En ces périodes troublées de toutes parts, il est important de nous replonger davantage dans ces vérités théologiques fondamentales, et de laisser à ceux qui s’y complaisent les théories complotistes les plus fumeuses.

La solennité de la Toussaint est une belle occasion de nous rappeler justement que l’Église est sainte ! Nous le proclameront dans le Credo tout à l’heure. Une telle proclamation sur la place publique ferait peut-être aujourd’hui figure de gageure. Prendre du recul et regarder les réalités en lesquelles nous mettons notre foi, est donc primordial. Le catéchisme de l’Église catholique affirme ce qui suit :

« L’Église (…) est aux yeux de la foi indéfectiblement sainte (n°823)… Elle qui referme des pécheurs dans son propre sein est à la fois sainte et appelée à se purifier, et poursuit constamment son effort de pénitence et de renouvellement (n°827) ».

« En canonisant certains fidèles, c’est-à-dire en proclamant solennellement que ces fidèles ont pratiqué héroïquement les vertus et vécu dans la fidélité à la grâce de Dieu, l’Église reconnaît la puissance de l’Esprit de sainteté qui est en elle et elle soutient l’espérance des fidèles en les leur donnant comme modèles et intercesseurs (cf. LG 40 ; 48-51).  » Les saints et les saintes ont toujours été source et origine de renouvellement dans les moments les plus difficiles de l’histoire de l’Église  » (CL 16, 3).
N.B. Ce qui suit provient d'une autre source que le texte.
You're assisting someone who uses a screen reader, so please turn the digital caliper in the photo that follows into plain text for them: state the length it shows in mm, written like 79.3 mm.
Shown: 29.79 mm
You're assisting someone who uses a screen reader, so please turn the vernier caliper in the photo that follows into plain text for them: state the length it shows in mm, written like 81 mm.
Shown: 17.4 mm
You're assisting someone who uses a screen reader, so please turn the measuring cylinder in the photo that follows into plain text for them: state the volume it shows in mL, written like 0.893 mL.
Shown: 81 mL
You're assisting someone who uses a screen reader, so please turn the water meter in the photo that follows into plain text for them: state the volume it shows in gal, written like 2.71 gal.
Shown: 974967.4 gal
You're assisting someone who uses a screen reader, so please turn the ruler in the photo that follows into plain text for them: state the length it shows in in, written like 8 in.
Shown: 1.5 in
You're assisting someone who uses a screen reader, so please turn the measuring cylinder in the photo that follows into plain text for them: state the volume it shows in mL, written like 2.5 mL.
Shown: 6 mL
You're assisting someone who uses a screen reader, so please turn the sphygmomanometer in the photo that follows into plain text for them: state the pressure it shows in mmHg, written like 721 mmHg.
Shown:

En effet,  » la sainteté est la source secrète et la mesure infaillible de son activité apostolique et de son élan missionnaire  » (CL 17, 3) ».
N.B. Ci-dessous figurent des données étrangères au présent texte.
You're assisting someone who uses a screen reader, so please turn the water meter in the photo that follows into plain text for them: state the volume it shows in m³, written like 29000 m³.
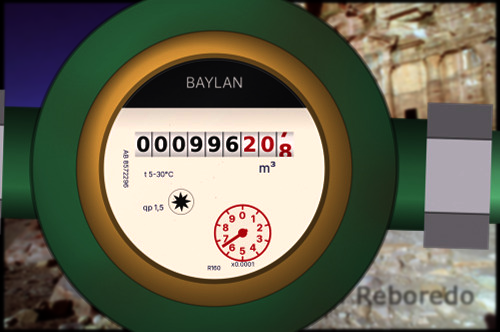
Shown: 996.2076 m³
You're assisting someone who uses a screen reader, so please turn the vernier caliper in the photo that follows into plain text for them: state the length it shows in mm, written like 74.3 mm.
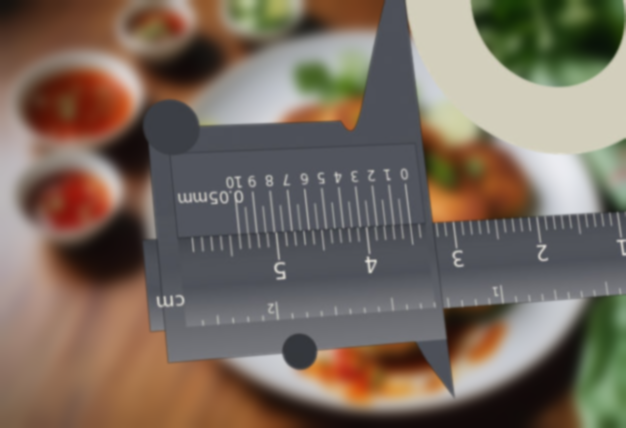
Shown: 35.0 mm
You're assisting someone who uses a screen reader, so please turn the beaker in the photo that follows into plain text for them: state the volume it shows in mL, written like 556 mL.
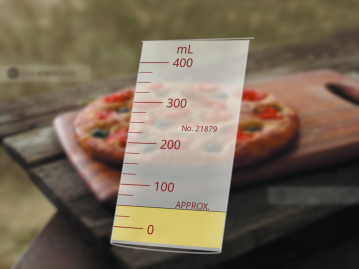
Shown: 50 mL
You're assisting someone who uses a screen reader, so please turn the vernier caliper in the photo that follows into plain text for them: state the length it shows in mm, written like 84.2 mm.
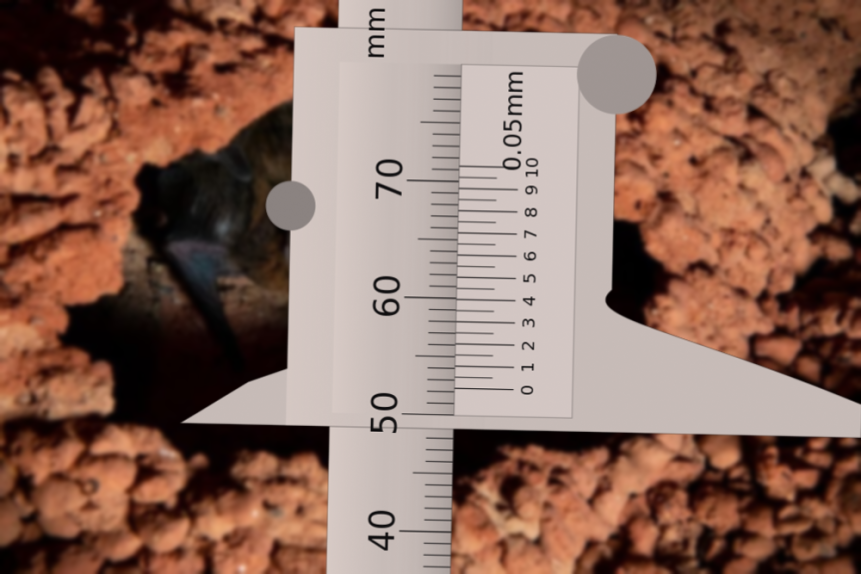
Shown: 52.3 mm
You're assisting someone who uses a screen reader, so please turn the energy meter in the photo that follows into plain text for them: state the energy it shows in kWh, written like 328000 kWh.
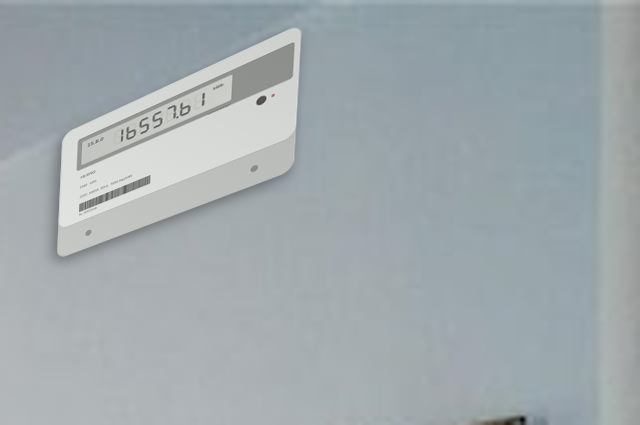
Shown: 16557.61 kWh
À entendre ces affirmations, nous pouvons nous réjouir et légitiment penser que de nombreux saints et saintes sont entrain de se lever parmi nous, puisque nous sommes entrés dans un temps de renouvellement et que nous traversons des moments les plus difficiles de l’histoire de l’Église. Tournons-nous donc vers les saints déjà entrés dans la gloire , afin de solliciter leurs prières, leur aide, leur intercession pour ces nouveaux saints qui sont là au milieu du monde sans que nous sachions les reconnaître.

« (les élus) sont les franges du vêtement divin, devenus l’ornement du Verbe [de Dieu], [lui-même] splendeur du Père. Car depuis que, chef de notre humanité, le Verbe l’a épousée, cette épouse [l’humanité] est sa gloire, comme il est [Lui le Verbe] celle de Dieu. Elle-même cependant n’a d’autre parures que les vertus des saints : parure éclatante, dont l’achèvement sera le signal de la consommation des siècles »,

écrivait Dom Guéranger dans son Année liturgique1.

Oui vraiment,

« L’Église est sainte tout en comprenant en son sein des pécheurs, parce qu’elle n’a elle-même d’autre vie que celle de la grâce : c’est en vivant de sa vie que ses membres se sanctifient ; c’est en se soustrayant à sa vie qu’ils tombent dans les péchés et les désordres qui empêchent le rayonnement de sa sainteté » (n°827).

Confions notre Église et nous-mêmes à l’intercession de la Vierge-Marie, Mère de l’Église et Reine de tous les saints. Elle nous donnera des yeux pour voir les merveilles de Dieu. Elle nous obtiendra la force de la foi, l’espérance dans l’abandon, et la charité dans tous les actes de notre vie.

Amen

1Le temps après la Pentecôte 6, au 1er novembre.